The fallout from the essay “Why Women Still Can’t Have It All” in the current Atlantic Magazine is still loudly echoing in the blogosphere. But for the most part, the cacophony of voices in response has rung as hollow as the original piece.
In her essay, Anne-Marie Slaughter wrote that, as a very successful middle-aged woman, she’s heard from young professional women that they don’t want to make the tradeoffs that she did to have a career and kids. Moreover, she says, it makes sense to her. They’ve seen how high the price is. She essentially laments the reality that the feminist dream was not to be, notes there are differences in how men and women approach work and family, and then offers some platitudes about how employers can do more to make it easier for women to get more, even if they still can’t get it all.
Cue the blogosphere going crazy talking about women and men and who gets more of what. After many days of this I was left hoping we could get rid of the phrase “having it all” altogether! Not because — as some commentators have argued, most notably Rebecca Traister in Salon — no one really “gets it all” anyway, and then when today’s women don’t “have it all,” they blame it on feminism having set the bar too high. And that’s not fair. (Slaughter herself now says she agrees with Traister and isn’t going to use the term “having it all” anymore.)

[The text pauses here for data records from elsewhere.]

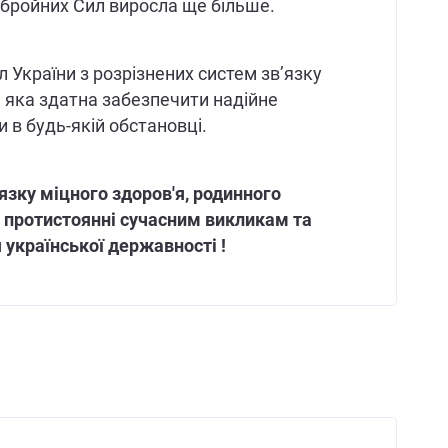
 Збройних Сил виросла ще більше.
л України з розрізнених систем зв’язку
 яка здатна забезпечити надійне
в будь-якій обстановці.
язку міцного здоров'я, родинного
у протистоянні сучасним викликам та
 української державності !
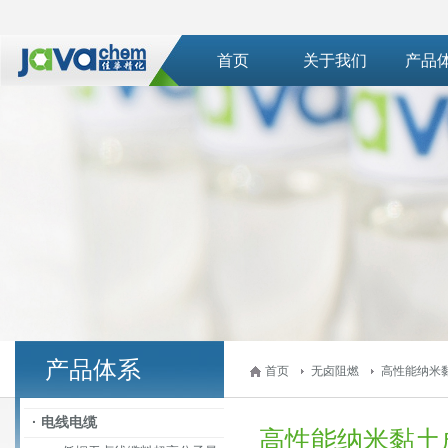
首页
关于我们
产品
产品体系
首页
无卤阻燃
高性能纳米
· 电线电缆
高性能纳米黏土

But, rather, because what Traister and others are suggesting is essentially changing one’s goals to a more reasonable, well, “having a lot” and — that’s really no change at all.
Enough. No wonder Slaughter ignited a firestorm. Perhaps never before have as many people who have so much been so miserable and even angry about not having more. I don’t mean feminism’s daughters here. I mean humans in Western civilization.
The debate that raged over the Slaughter piece and who gets what should really be seen as a bellwether for the fact that we are increasingly consumed with what can’t satisfy ourselves in the pursuit of happiness.
This isn’t a knock on trying to wisely think through one’s choices when it comes to career and family and relationships and success. But the question is, to what end? For our own happiness, however narrowly we define it, or for the well-being of the fabric of the human community we are connected to? I’m not suggesting for a minute that I always get this right myself. I do know that when I talk with my children about their lives and choices I never say that my hope is for them to be happy. But, rather, that my hope is that they will lead purposeful lives where they use their gifts well and enrich and serve others, even if that means they are sometimes not “happy” in the moment.
Of course, it’s this kind of living that is most likely to produce real happiness, more commonly known as joy. In contrast, I genuinely hope that my children don’t ever feel satisfied that they “have it all” in a worldly sense, because that probably means they are living selfishly.
John Stewart Mill, the 19th-century British philosopher, rightly said that “happiness is not likely to be achieved if you make it an end in itself. It is the byproduct of other more noble deeds.”
How telling that such a sentiment is unlikely to light up today’s blogosphere. Sadly, there’s just not enough in it for “me.”